What this means for land values
Higher targets, if they translate into genuine pressure to release land, should in theory increase the pool of developable sites and take some heat out of land values in supply-constrained boroughs. In practice, the transmission mechanism is slower and messier. Land values respond to viability as much as to policy: build costs, planning timelines, and achievable sales or rental values per square foot all feed into what a site is worth to a developer.
REalyse's sold price per square foot data by borough and property type gives a useful anchor for viability modelling here. Where achieved sales values have been flat or softening — a pattern visible across parts of inner London over the past two years — a higher housing target alone won't be enough to make marginal sites stack up. Conversely, boroughs where price per square foot has held up or grown, combined with a genuine loosening of planning constraints, are the more likely candidates for land value uplift as allocations expand. Comparing borough-level asking-to-achieved price discounts alongside days on market can also flag where demand is strong enough to support new supply without denting values.
Lender and investor implications
For lenders assessing development finance and for investors underwriting sites, the revised target changes the risk conversation rather than resolving it.
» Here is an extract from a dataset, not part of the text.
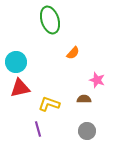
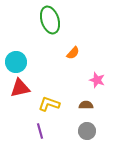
brown semicircle: moved 2 px right, 6 px down
purple line: moved 2 px right, 2 px down
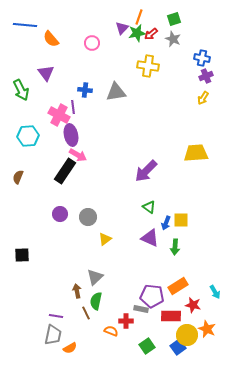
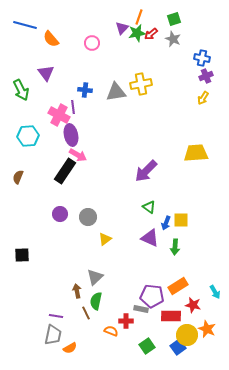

A larger official number doesn't guarantee faster permissions or lower risk premiums; if anything, boroughs under the most pressure may see more contested applications and longer committee timelines in the near term as councils work out how to respond. Tracking planning application status and decision timeframes at the local authority level — rather than relying on the headline target — is the more reliable way to gauge where delivery risk is actually easing.
Outlook
The 87,992 figure is a useful signal of intent, but it's the borough-by-borough response that will determine whether it reshapes delivery in practice. Expect wide variation: some authorities will lean into brownfield regeneration and BTR to close the gap, others will contest allocations or lean on green belt reviews, and a number will simply fall short without meaningful consequence in the short term.
For anyone active in London development or investment, the practical takeaway is to treat the national target as context, not a forecast. Borough-level pipeline data, consented unit volumes, and achieved price and rent trends remain the more reliable guide to where housing delivery — and the land value uplift that comes with it — is genuinely likely to happen over the next few years.